REPUBLIKA.CO.ID, JAKARTA -- Kementerian Keuangan (Kemenkeu) mencatat, realisasi anggaran Pemulihan Ekonomi Nasional (PEN) per Rabu (26/8) mencapai Rp 192,53 triliun. Angka ini baru sekitar 27,7 persen dari pagu anggaran yang disiapkan, yaitu Rp 695,2 triliun, dan naik sekitar dua basis poin dibandingkan realisasi dua pekan lalu.
Kepala Pusat Kebijakan Sektor Keuangan Badan Kebijakan Fiskal Kemenkeu Adi Budiarso menjelaskan, realisasi PEN menunjukkan upaya pemerintah untuk menangani pandemi Covid-19 dari berbagai bidang, termasuk kesehatan dan ekonomi.
"Ini menunjukkan langkah kita harus kerja sama terus untuk memastikan kecepatan, akurat dan akuntabel (penanganan pandemi)," tuturnya dalam Rapat Dengar Pendapat Umum dengan Komisi VI DPR di Jakarta, Senin (31/8).

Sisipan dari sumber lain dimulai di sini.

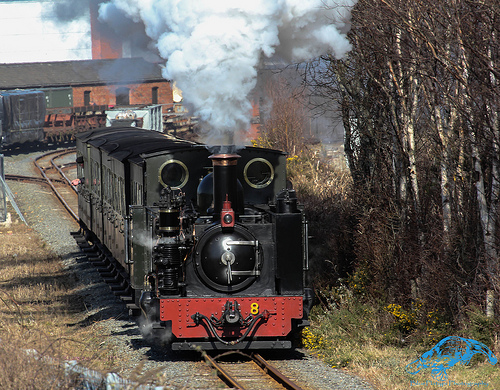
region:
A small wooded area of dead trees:
[307, 0, 499, 343]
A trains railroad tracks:
[33, 140, 302, 389]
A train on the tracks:
[75, 126, 311, 356]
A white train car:
[106, 102, 165, 129]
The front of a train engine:
[144, 145, 302, 350]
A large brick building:
[0, 57, 172, 138]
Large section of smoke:
[96, 0, 349, 150]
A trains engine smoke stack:
[210, 152, 241, 224]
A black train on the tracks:
[77, 127, 306, 348]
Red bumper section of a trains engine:
[159, 297, 306, 337]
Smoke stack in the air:
[160, 19, 254, 149]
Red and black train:
[51, 103, 306, 388]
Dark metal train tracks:
[192, 354, 290, 385]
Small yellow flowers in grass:
[385, 294, 457, 361]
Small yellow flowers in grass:
[300, 324, 331, 364]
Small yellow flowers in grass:
[334, 249, 386, 302]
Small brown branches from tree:
[455, 129, 495, 251]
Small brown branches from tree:
[430, 225, 481, 320]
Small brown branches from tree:
[383, 177, 441, 299]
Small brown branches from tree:
[340, 139, 419, 309]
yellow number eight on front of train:
[238, 296, 283, 328]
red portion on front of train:
[168, 296, 301, 338]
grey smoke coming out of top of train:
[191, 17, 271, 79]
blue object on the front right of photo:
[399, 299, 497, 380]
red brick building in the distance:
[76, 73, 150, 112]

Adi memastikan, pelaksanaan program-program PEN akan terus dipantau oleh pemerintah. Tidak terkecuali BKF Kemenkeu yang bertindak sebagai perumus kebijakan, rutin memonitor realisasi anggaran per 10 hari bersama jajaran eselon satu Kemenkeu dan Menteri Keuangan Sri Mulyani.
Dalam menjalani program PEN, Adi mengakui, ada dua kendala yang menyebabkan realisasinya berjalan lambat. Pertama, kebijakan yang harus dilakukan secara cepat, namun tetap harus akuntabel.

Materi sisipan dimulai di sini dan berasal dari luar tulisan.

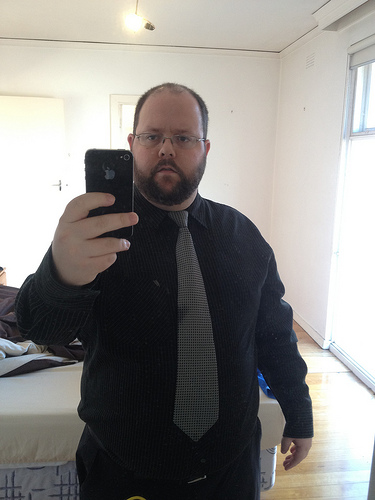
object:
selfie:
[33, 84, 225, 268]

Adi menjelaskan, untuk menyesuaikan dengan kondisi pandemi Covid-19, pemerintah harus segera membuat Peraturan Perundang-Undangan (Perppu) yang kemudian diresmikan ke Undang-Undang (UU). "Itu dalam setahun, kita selesaikan dalam waktu sangat cepat," ujarnya.
Implementasi UU pun tidak bisa diaplikasikan secara langsung. Adi menuturkan, masih dibutuhkan Peraturan Presiden (Perpres) untuk Anggaran Pendapatan dan Belanja Negara (APBN), sementara APBN juga butuh Daftar Isian Pelaksanaan Anggaran (DIPA) dan instrumen lain. Semua harus dilakukan dengan cepat yang bahkan membutuhkan intervensi langsung dari Presiden Joko Widodo.

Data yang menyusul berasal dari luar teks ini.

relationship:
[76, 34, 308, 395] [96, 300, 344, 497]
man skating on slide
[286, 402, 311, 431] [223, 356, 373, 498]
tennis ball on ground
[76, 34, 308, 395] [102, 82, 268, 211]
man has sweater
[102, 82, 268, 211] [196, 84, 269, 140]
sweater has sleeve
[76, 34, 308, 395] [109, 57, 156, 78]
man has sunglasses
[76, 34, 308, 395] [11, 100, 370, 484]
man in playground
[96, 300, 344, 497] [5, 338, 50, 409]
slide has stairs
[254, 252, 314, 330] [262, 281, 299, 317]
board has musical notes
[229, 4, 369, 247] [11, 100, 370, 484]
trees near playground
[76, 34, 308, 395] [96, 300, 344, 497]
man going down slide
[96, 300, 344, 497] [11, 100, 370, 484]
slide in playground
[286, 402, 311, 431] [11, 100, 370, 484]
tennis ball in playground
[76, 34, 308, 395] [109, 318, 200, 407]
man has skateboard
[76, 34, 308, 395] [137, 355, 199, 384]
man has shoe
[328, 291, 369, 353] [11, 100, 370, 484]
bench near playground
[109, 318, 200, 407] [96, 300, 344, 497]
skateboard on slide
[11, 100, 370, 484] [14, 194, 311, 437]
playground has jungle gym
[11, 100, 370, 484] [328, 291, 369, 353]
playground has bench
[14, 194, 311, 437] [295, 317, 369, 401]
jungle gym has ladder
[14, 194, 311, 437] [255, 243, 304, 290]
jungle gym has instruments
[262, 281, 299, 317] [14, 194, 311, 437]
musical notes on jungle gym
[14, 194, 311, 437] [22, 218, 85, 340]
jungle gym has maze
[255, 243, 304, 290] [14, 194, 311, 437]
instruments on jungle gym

Tantangan kedua, implementasi yang membutuhkan data dengan cepat. Adi memberikan contoh, pelaksanaan bantuan subsidi kerja Rp 2,4 juta untuk pegawai yang memiliki gaji maksimal Rp 5 juta per bulan. Realisasinya dibutuhkan data dari BPJS Ketenagakerjaan yang tentu harus diverifikasi dalam jangka waktu pendek.